* **Directions for this task**
Transcribe each record exactly, but omit pictures.

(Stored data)

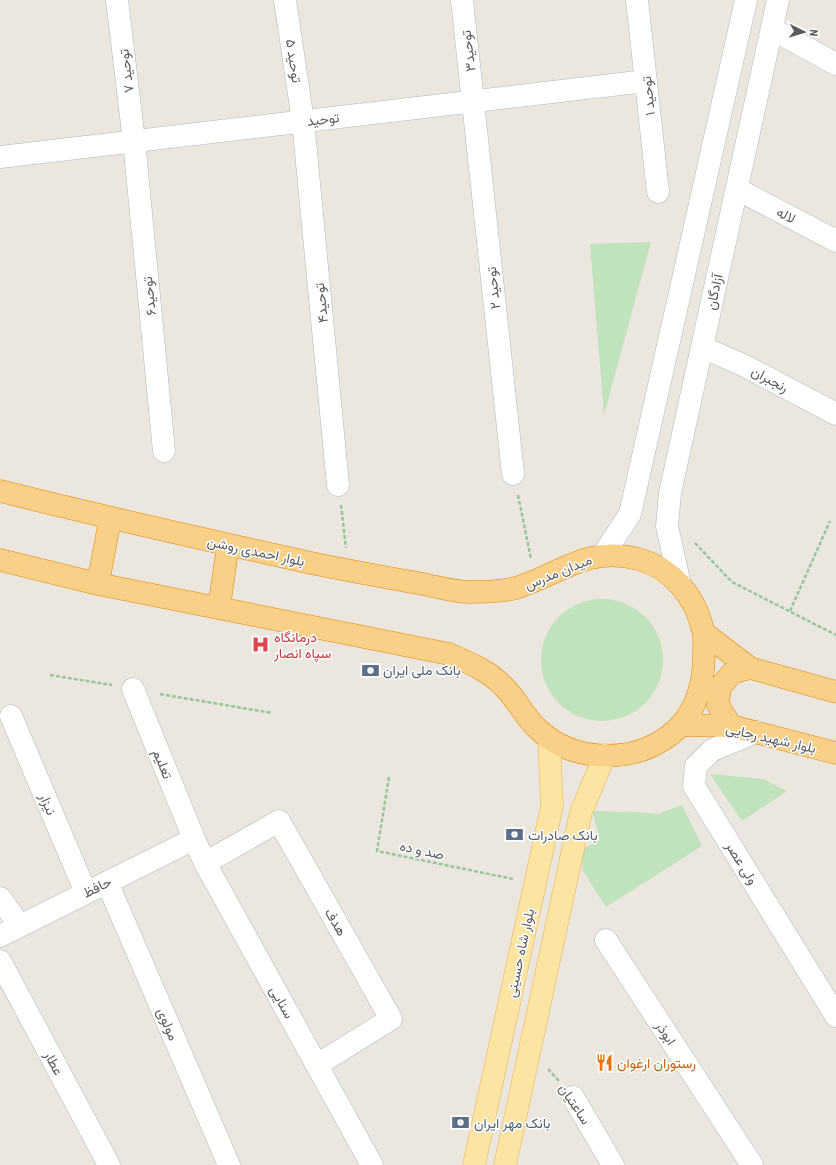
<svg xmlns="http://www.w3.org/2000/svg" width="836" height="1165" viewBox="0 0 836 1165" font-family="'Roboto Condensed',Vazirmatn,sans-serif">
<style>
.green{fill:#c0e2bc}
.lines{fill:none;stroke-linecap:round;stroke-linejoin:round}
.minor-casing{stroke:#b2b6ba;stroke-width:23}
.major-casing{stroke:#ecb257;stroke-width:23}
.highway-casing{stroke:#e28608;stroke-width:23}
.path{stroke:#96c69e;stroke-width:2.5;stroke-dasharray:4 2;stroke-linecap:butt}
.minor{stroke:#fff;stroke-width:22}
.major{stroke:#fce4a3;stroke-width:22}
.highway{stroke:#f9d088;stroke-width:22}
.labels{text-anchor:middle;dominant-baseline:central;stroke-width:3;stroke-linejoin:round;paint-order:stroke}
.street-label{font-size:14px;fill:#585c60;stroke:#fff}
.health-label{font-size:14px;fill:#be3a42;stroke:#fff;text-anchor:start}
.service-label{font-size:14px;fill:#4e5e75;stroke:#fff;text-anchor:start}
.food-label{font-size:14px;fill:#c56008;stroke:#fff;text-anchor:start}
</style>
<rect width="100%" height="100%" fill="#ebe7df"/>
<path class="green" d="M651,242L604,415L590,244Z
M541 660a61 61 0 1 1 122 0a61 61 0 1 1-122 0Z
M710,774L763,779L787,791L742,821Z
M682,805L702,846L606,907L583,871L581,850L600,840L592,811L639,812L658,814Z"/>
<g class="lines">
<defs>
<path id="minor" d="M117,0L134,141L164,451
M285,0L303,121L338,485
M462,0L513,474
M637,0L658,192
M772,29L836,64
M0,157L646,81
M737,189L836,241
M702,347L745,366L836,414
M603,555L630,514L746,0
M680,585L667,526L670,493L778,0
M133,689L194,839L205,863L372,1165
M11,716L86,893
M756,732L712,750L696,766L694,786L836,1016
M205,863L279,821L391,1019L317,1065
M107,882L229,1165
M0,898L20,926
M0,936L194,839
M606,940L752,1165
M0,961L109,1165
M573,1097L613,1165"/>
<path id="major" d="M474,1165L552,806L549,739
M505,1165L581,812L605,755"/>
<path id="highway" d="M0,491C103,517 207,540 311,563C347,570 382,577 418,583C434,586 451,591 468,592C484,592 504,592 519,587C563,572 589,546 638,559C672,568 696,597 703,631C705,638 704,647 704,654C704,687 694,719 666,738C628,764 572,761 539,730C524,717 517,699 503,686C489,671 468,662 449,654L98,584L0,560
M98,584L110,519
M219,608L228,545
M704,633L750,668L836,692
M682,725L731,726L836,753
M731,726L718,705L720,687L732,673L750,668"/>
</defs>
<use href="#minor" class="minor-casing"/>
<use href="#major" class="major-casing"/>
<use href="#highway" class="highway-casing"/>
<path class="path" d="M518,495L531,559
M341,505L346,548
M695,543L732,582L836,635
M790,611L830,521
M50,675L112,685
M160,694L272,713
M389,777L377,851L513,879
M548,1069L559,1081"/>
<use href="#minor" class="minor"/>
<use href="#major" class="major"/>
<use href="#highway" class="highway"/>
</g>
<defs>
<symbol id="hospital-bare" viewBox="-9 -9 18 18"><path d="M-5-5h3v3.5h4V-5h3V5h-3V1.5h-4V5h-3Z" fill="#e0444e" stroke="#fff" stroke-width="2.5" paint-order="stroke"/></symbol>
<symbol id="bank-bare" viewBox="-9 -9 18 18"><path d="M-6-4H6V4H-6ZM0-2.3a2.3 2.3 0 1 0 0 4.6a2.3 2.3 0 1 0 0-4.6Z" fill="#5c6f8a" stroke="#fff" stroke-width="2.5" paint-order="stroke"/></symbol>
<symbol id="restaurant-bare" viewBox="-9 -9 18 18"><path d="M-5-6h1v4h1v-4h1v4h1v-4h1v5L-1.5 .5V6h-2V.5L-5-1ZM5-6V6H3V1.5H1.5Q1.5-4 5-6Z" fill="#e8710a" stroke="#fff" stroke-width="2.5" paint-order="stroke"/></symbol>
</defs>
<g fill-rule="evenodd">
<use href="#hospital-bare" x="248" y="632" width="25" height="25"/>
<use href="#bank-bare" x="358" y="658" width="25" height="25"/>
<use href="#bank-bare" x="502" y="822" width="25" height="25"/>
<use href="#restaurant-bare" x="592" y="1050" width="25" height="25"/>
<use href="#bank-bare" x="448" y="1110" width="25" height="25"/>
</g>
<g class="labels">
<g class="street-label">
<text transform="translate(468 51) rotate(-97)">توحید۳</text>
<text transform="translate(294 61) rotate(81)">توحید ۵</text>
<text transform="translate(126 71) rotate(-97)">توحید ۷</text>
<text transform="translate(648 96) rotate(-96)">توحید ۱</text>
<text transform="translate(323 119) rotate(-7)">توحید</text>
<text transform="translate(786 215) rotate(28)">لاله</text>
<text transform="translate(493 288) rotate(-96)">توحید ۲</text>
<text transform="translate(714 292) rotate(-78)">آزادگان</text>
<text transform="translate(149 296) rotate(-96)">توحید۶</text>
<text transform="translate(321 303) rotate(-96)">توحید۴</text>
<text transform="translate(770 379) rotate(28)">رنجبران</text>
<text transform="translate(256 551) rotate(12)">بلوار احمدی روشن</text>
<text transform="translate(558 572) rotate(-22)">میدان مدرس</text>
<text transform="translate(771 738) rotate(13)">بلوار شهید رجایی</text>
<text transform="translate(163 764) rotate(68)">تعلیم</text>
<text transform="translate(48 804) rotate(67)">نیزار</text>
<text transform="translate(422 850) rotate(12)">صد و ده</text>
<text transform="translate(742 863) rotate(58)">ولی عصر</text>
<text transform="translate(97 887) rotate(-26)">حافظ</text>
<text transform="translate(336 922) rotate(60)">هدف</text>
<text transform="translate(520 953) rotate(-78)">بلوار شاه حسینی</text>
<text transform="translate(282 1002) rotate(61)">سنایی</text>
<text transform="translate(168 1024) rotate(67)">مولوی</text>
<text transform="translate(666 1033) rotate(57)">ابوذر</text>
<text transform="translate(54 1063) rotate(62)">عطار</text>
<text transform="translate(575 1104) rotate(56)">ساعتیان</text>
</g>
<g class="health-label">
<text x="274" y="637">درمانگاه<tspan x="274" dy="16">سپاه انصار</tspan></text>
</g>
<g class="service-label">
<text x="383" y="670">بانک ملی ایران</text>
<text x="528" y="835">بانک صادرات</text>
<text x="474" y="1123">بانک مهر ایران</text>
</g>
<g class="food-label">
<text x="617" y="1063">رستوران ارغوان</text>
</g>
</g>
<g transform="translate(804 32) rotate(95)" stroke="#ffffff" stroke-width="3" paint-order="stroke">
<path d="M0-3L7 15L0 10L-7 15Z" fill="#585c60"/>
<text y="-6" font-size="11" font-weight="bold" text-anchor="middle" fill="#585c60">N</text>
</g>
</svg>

* **Exercise response**
<svg xmlns="http://www.w3.org/2000/svg" width="836" height="1165" viewBox="0 0 836 1165" font-family="'Roboto Condensed',Vazirmatn,sans-serif">
<style>
.green{fill:#c0e2bc}
.lines{fill:none;stroke-linecap:round;stroke-linejoin:round}
.minor-casing{stroke:#b2b6ba;stroke-width:23}
.major-casing{stroke:#ecb257;stroke-width:23}
.highway-casing{stroke:#e28608;stroke-width:23}
.path{stroke:#96c69e;stroke-width:2.5;stroke-dasharray:4 2;stroke-linecap:butt}
.minor{stroke:#fff;stroke-width:22}
.major{stroke:#fce4a3;stroke-width:22}
.highway{stroke:#f9d088;stroke-width:22}
.labels{text-anchor:middle;dominant-baseline:central;stroke-width:3;stroke-linejoin:round;paint-order:stroke}
.street-label{font-size:14px;fill:#585c60;stroke:#fff}
.health-label{font-size:14px;fill:#be3a42;stroke:#fff;text-anchor:start}
.service-label{font-size:14px;fill:#4e5e75;stroke:#fff;text-anchor:start}
.food-label{font-size:14px;fill:#c56008;stroke:#fff;text-anchor:start}
</style>
<rect width="100%" height="100%" fill="#ebe7df"/>
<path class="green" d="M651,242L604,415L590,244Z
M541 660a61 61 0 1 1 122 0a61 61 0 1 1-122 0Z
M710,774L763,779L787,791L742,821Z
M682,805L702,846L606,907L583,871L581,850L600,840L592,811L639,812L658,814Z"/>
<g class="lines">
<defs>
<path id="minor" d="M117,0L134,141L164,451
M285,0L303,121L338,485
M462,0L513,474
M637,0L658,192
M772,29L836,64
M0,157L646,81
M737,189L836,241
M702,347L745,366L836,414
M603,555L630,514L746,0
M680,585L667,526L670,493L778,0
M133,689L194,839L205,863L372,1165
M11,716L86,893
M756,732L712,750L696,766L694,786L836,1016
M205,863L279,821L391,1019L317,1065
M107,882L229,1165
M0,898L20,926
M0,936L194,839
M606,940L752,1165
M0,961L109,1165
M573,1097L613,1165"/>
<path id="major" d="M474,1165L552,806L549,739
M505,1165L581,812L605,755"/>
<path id="highway" d="M0,491C103,517 207,540 311,563C347,570 382,577 418,583C434,586 451,591 468,592C484,592 504,592 519,587C563,572 589,546 638,559C672,568 696,597 703,631C705,638 704,647 704,654C704,687 694,719 666,738C628,764 572,761 539,730C524,717 517,699 503,686C489,671 468,662 449,654L98,584L0,560
M98,584L110,519
M219,608L228,545
M704,633L750,668L836,692
M682,725L731,726L836,753
M731,726L718,705L720,687L732,673L750,668"/>
</defs>
<use href="#minor" class="minor-casing"/>
<use href="#major" class="major-casing"/>
<use href="#highway" class="highway-casing"/>
<path class="path" d="M518,495L531,559
M341,505L346,548
M695,543L732,582L836,635
M790,611L830,521
M50,675L112,685
M160,694L272,713
M389,777L377,851L513,879
M548,1069L559,1081"/>
<use href="#minor" class="minor"/>
<use href="#major" class="major"/>
<use href="#highway" class="highway"/>
</g>
<defs>
<symbol id="hospital-bare" viewBox="-9 -9 18 18"><path d="M-5-5h3v3.5h4V-5h3V5h-3V1.5h-4V5h-3Z" fill="#e0444e" stroke="#fff" stroke-width="2.5" paint-order="stroke"/></symbol>
<symbol id="bank-bare" viewBox="-9 -9 18 18"><path d="M-6-4H6V4H-6ZM0-2.3a2.3 2.3 0 1 0 0 4.6a2.3 2.3 0 1 0 0-4.6Z" fill="#5c6f8a" stroke="#fff" stroke-width="2.5" paint-order="stroke"/></symbol>
<symbol id="restaurant-bare" viewBox="-9 -9 18 18"><path d="M-5-6h1v4h1v-4h1v4h1v-4h1v5L-1.5 .5V6h-2V.5L-5-1ZM5-6V6H3V1.5H1.5Q1.5-4 5-6Z" fill="#e8710a" stroke="#fff" stroke-width="2.5" paint-order="stroke"/></symbol>
</defs>
<g fill-rule="evenodd">
<use href="#hospital-bare" x="248" y="632" width="25" height="25"/>
<use href="#bank-bare" x="358" y="658" width="25" height="25"/>
<use href="#bank-bare" x="502" y="822" width="25" height="25"/>
<use href="#restaurant-bare" x="592" y="1050" width="25" height="25"/>
<use href="#bank-bare" x="448" y="1110" width="25" height="25"/>
</g>
<g class="labels">
<g class="street-label">
<text transform="translate(468 51) rotate(-97)">توحید۳</text>
<text transform="translate(294 61) rotate(81)">توحید ۵</text>
<text transform="translate(126 71) rotate(-97)">توحید ۷</text>
<text transform="translate(648 96) rotate(-96)">توحید ۱</text>
<text transform="translate(323 119) rotate(-7)">توحید</text>
<text transform="translate(786 215) rotate(28)">لاله</text>
<text transform="translate(493 288) rotate(-96)">توحید ۲</text>
<text transform="translate(714 292) rotate(-78)">آزادگان</text>
<text transform="translate(149 296) rotate(-96)">توحید۶</text>
<text transform="translate(321 303) rotate(-96)">توحید۴</text>
<text transform="translate(770 379) rotate(28)">رنجبران</text>
<text transform="translate(256 551) rotate(12)">بلوار احمدی روشن</text>
<text transform="translate(558 572) rotate(-22)">میدان مدرس</text>
<text transform="translate(771 738) rotate(13)">بلوار شهید رجایی</text>
<text transform="translate(163 764) rotate(68)">تعلیم</text>
<text transform="translate(48 804) rotate(67)">نیزار</text>
<text transform="translate(422 850) rotate(12)">صد و ده</text>
<text transform="translate(742 863) rotate(58)">ولی عصر</text>
<text transform="translate(97 887) rotate(-26)">حافظ</text>
<text transform="translate(336 922) rotate(60)">هدف</text>
<text transform="translate(520 953) rotate(-78)">بلوار شاه حسینی</text>
<text transform="translate(282 1002) rotate(61)">سنایی</text>
<text transform="translate(168 1024) rotate(67)">مولوی</text>
<text transform="translate(666 1033) rotate(57)">ابوذر</text>
<text transform="translate(54 1063) rotate(62)">عطار</text>
<text transform="translate(575 1104) rotate(56)">ساعتیان</text>
</g>
<g class="health-label">
<text x="274" y="637">درمانگاه<tspan x="274" dy="16">سپاه انصار</tspan></text>
</g>
<g class="service-label">
<text x="383" y="670">بانک ملی ایران</text>
<text x="528" y="835">بانک صادرات</text>
<text x="474" y="1123">بانک مهر ایران</text>
</g>
<g class="food-label">
<text x="617" y="1063">رستوران ارغوان</text>
</g>
</g>
<g transform="translate(804 32) rotate(95)" stroke="#ffffff" stroke-width="3" paint-order="stroke">
<path d="M0-3L7 15L0 10L-7 15Z" fill="#585c60"/>
<text y="-6" font-size="11" font-weight="bold" text-anchor="middle" fill="#585c60">N</text>
</g>
</svg>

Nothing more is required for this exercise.